There are some books which I know, as soon as I heard of them, I MUST Have. And a few where I think, "I MUST interview the author of that book." Such is the case here.
I have long been a fan of rubber duckies. Or as I put it, being the silly punster I am, I am into things fowl. I wrote here about this odd obsession and when I moved from Maryland to Texas and stayed at the homes of people I knew online but had not yet met in person I had them take photos with some of ducks.
So you can see two things from this: 1) I need mental help and 2) this book, about the biggest news event about rubber duckies since their invention, was a must-read for me. (Before you get too concerned about #1, I gave away many of my ducks because I was concerned for my sanity plus I didn't want my duck-loving to define me).
Reading this book I learned a lot—some of which I touch on in the interview—and it was clear the author had also learned a great deal more than he had probably expected.
I was delighted to learn that the more famous book about rubber ducks—Eric Carle's Ten Little Rubber Ducks—is about the same instance, in which 28,800 bath toys were lost at sea.
I mentioned this to my older niece, who is nine and was wondering why I had both a big book about rubber ducks and a rubber duck I'd bought at a bookstore, a duck with a label, "Reader Duck" (to serve as a consultant for the interview).

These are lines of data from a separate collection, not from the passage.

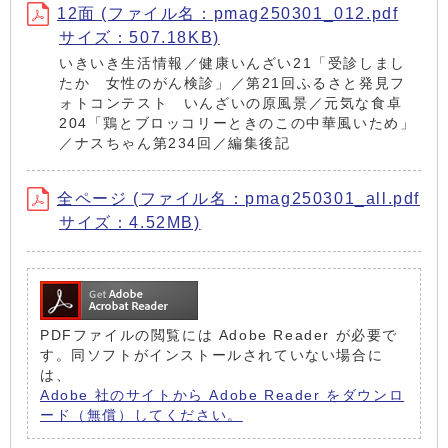
12面 (ファイル名：pmag250301_012.pdf
サイズ：507.18KB)
いきいき生活情報／健康いんざい21「受診しまし
たか 女性のがん検診」／第21回ふるさと発見フ
ォトコンテスト いんざいの原風景／元気な食卓
204「鶏とブロッコリーときのこの中華風いため」
／ナスちゃん第234回／編集後記
全ページ (ファイル名：pmag250301_all.pdf
サイズ：4.52MB)
PDFファイルの閲覧には Adobe Reader が必要で
す。同ソフトがインストールされていない場合に
は、
Adobe 社のサイトから Adobe Reader をダウンロ
ード（無償）してください。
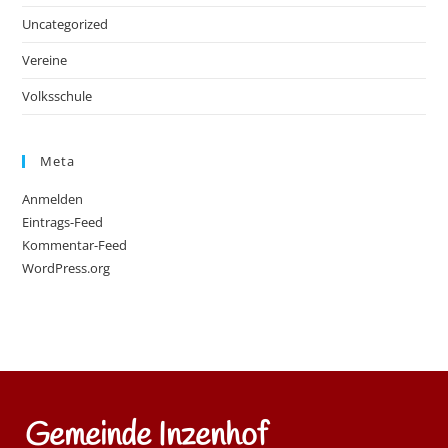
Uncategorized
Vereine
Volksschule
Meta
Anmelden
Eintrags-Feed
Kommentar-Feed
WordPress.org
Gemeinde Inzenhof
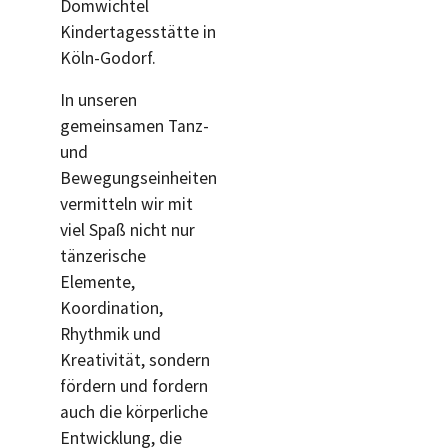
Domwichtel
Kindertagesstätte in
Köln-Godorf.
In unseren
gemeinsamen Tanz-
und
Bewegungseinheiten
vermitteln wir mit
viel Spaß nicht nur
tänzerische
Elemente,
Koordination,
Rhythmik und
Kreativität, sondern
fördern und fordern
auch die körperliche
Entwicklung, die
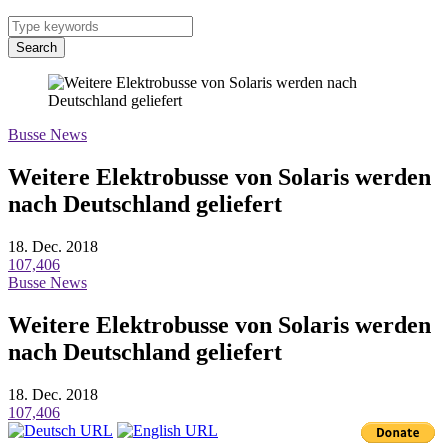
Search
Busse News
Weitere Elektrobusse von Solaris werden
nach Deutschland geliefert
18. Dec. 2018
107,406
Busse News
Weitere Elektrobusse von Solaris werden
nach Deutschland geliefert
18. Dec. 2018
107,406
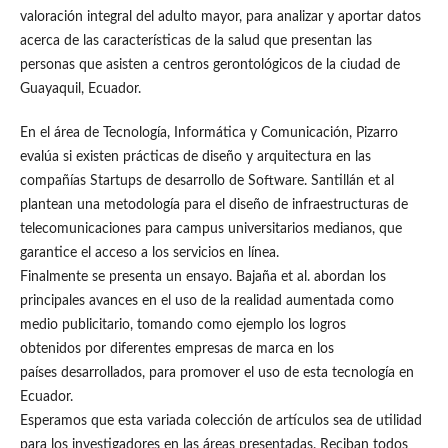
valoración integral del adulto mayor, para analizar y aportar datos
acerca de las características de la salud que presentan las
personas que asisten a centros gerontológicos de la ciudad de
Guayaquil, Ecuador.
En el área de Tecnología, Informática y Comunicación, Pizarro
evalúa si existen prácticas de diseño y arquitectura en las
compañías Startups de desarrollo de Software. Santillán et al
plantean una metodología para el diseño de infraestructuras de
telecomunicaciones para campus universitarios medianos, que
garantice el acceso a los servicios en línea.
Finalmente se presenta un ensayo. Bajaña et al. abordan los
principales avances en el uso de la realidad aumentada como
medio publicitario, tomando como ejemplo los logros
obtenidos por diferentes empresas de marca en los
países desarrollados, para promover el uso de esta tecnología en
Ecuador.
Esperamos que esta variada colección de artículos sea de utilidad
para los investigadores en las áreas presentadas. Reciban todos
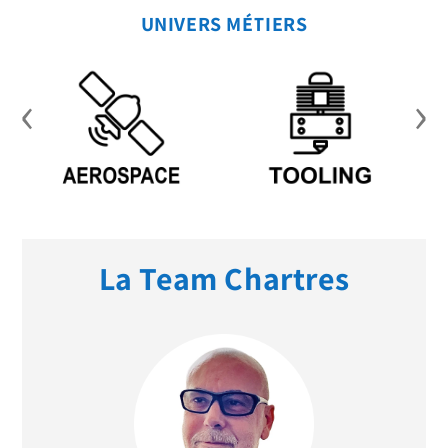
UNIVERS MÉTIERS
‹
›
La Team Chartres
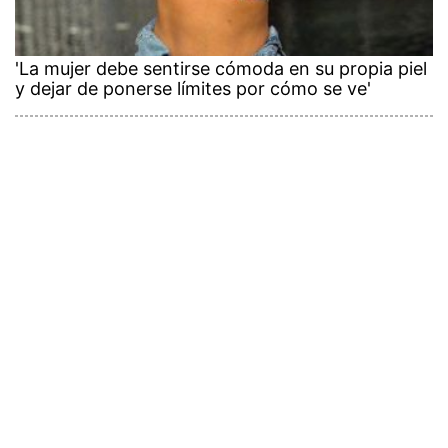
'La mujer debe sentirse cómoda en su propia piel
y dejar de ponerse límites por cómo se ve'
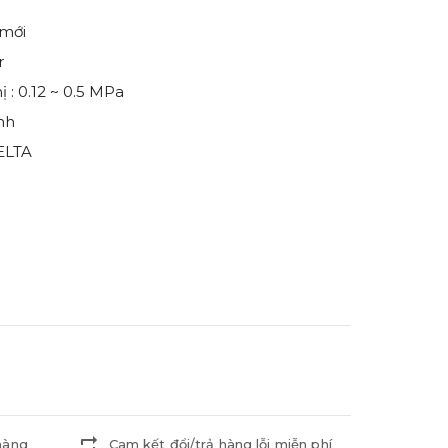
 mới
r
 : 0.12 ~ 0.5 MPa
nh
ELTA
hàng
Cam kết đổi/trả hàng lỗi miễn phí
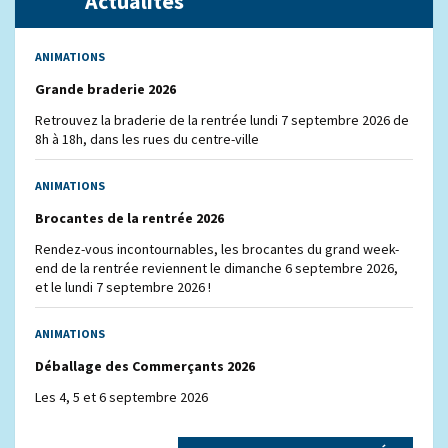
Actualités
ANIMATIONS
Grande braderie 2026
Retrouvez la braderie de la rentrée lundi 7 septembre 2026 de
8h à 18h, dans les rues du centre-ville
ANIMATIONS
Brocantes de la rentrée 2026
Rendez-vous incontournables, les brocantes du grand week-
end de la rentrée reviennent le dimanche 6 septembre 2026,
et le lundi 7 septembre 2026 !
ANIMATIONS
Déballage des Commerçants 2026
Les 4, 5 et 6 septembre 2026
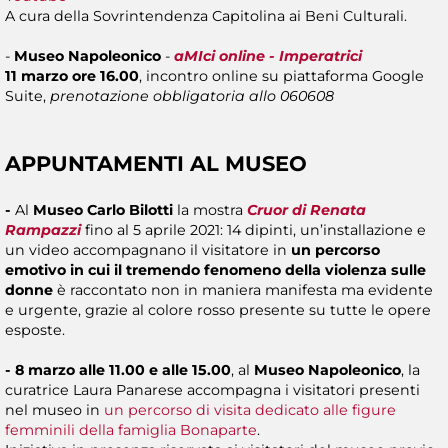
A cura della Sovrintendenza Capitolina ai Beni Culturali.
-
Museo Napoleonico
-
aMIci online - Imperatrici
11 marzo ore 16.00
, incontro online su piattaforma Google
Suite,
prenotazione obbligatoria allo 060608
APPUNTAMENTI AL MUSEO
-
Al
Museo Carlo Bilotti
la mostra
Cruor di Renata
Rampazzi
fino al 5 aprile 2021: 14 dipinti, un’installazione e
un video accompagnano il visitatore in
un percorso
emotivo in cui
il tremendo fenomeno della violenza sulle
donne
è
raccontato non in maniera manifesta ma evidente
e urgente, grazie al colore rosso presente su tutte le opere
esposte.
- 8 marzo alle 11.00 e alle 15.00
,
al
Museo Napoleonico
, la
curatrice Laura Panarese accompagna i visitatori presenti
nel museo in
un percorso di visita dedicato alle figure
femminili della famiglia Bonaparte
.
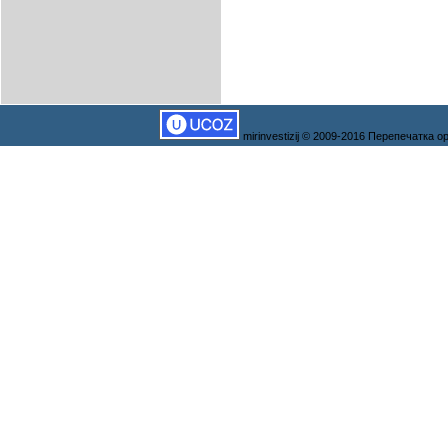
mirinvestizij © 2009-2016 Перепечатка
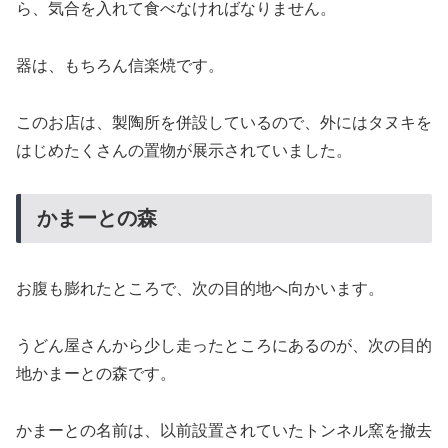
ら、気合を入れて食べなければなりません。
器は、もちろん信楽焼です。
このお店は、製陶所を併設しているので、外にはタヌキを
はじめたくさんの置物が展示されていました。
かまーとの森
お腹も膨れたところで、次の目的地へ向かいます。
うどん屋さんから少し走ったところにあるのが、次の目的
地かまーとの森です。
かまーとの名前は、以前設置されていたトンネル窯を撤去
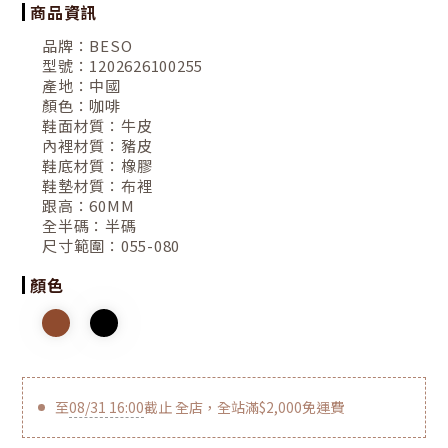
商品資訊
品牌：
BESO
型號：
1202626100255
產地：
中國
顏色：
咖啡
鞋面材質：
牛皮
內裡材質：
豬皮
鞋底材質：
橡膠
鞋墊材質：
布裡
跟高：
60MM
全半碼：
半碼
尺寸範圍：
055-080
顏色
至
08/31 16:00
截止
全店，全站滿$2,000免運費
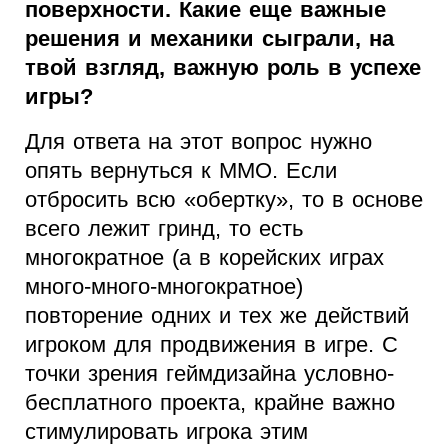
поверхности. Какие еще важные
решения и механики сыграли, на
твой взгляд, важную роль в успехе
игры?
Для ответа на этот вопрос нужно
опять вернуться к ММО. Если
отбросить всю «обертку», то в основе
всего лежит гринд, то есть
многократное (а в корейских играх
много-много-многократное)
повторение одних и тех же действий
игроком для продвижения в игре. С
точки зрения геймдизайна условно-
бесплатного проекта, крайне важно
стимулировать игрока этим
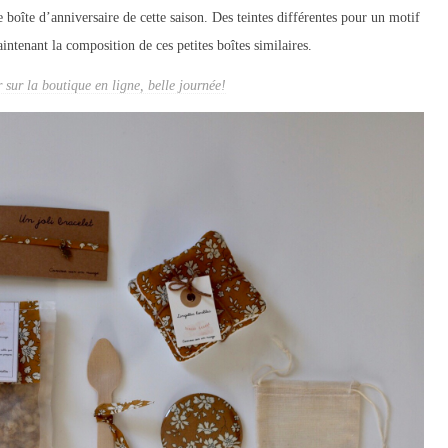
e boîte d’anniversaire de cette saison. Des teintes différentes pour un motif
intenant la composition de ces petites boîtes similaires.
r sur la boutique en ligne, belle journée!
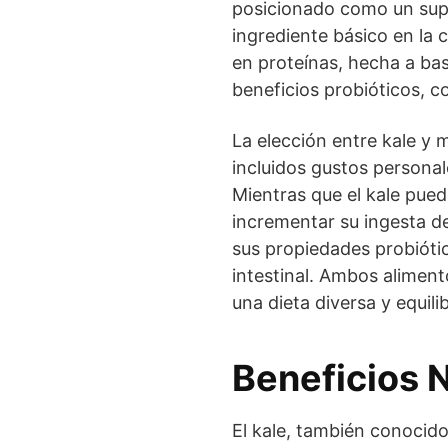
posicionado como un supe
ingrediente básico en la 
en proteínas, hecha a ba
beneficios probióticos, c
La elección entre kale y 
incluidos gustos personale
Mientras que el kale pued
incrementar su ingesta de
sus propiedades probiótic
intestinal. Ambos alimen
una dieta diversa y equili
Beneficios N
El kale, también conocid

I explained to her what the big book was about and also about Carle's book and she summed up thusly: "So it's a shorter version?" Yes, major understatement.
That said, this book is fascinating and takes the reader places he or she is not expecting—I did not anticipate learning as much as I did about not just the origin (creation story) of rubber ducks but also about ocean currents, battles over how best to clean trash that travels the sea and that lands on shores, and related topics.
I suggest you check out this book. You don't even have to be interested in rubber duckies to find this interesting.
The author is a journalist whose work has been published in Harper's Magazine, The New York Times Magazine, Outside and the Best Creative Nonfiction. His first child was born while he was working on this book.
Here are two excerpts to give you an idea of what is in the book:
"Let's draw a bath. Let's set a rubber duck afloat. Look at it wobbling there. What misanthrope, what damp, drizzly November of a sourpuss, upon beholding a rubber duck afloat, does not feel a Crayola ray of sunshine brightening his gloomy heart? Graphically, the rubber duck's closest relative is not a bird or a toy but the yellow happy face of Wal-Mart commercials. A rubber duck is in effect a happy face with a body and lips—which is what the beak of the rubber duck has become: great, lip-sticky, bee-stung lips. Both the happy face and the rubber duck reduce facial expressions to a kind of pictogram. They are both emoticons. And they are, of course, the same color- the yellow of an egg yolk or the eye of a daisy, a shade darker than a yellow raincoat, a shade lighter than a taxicab."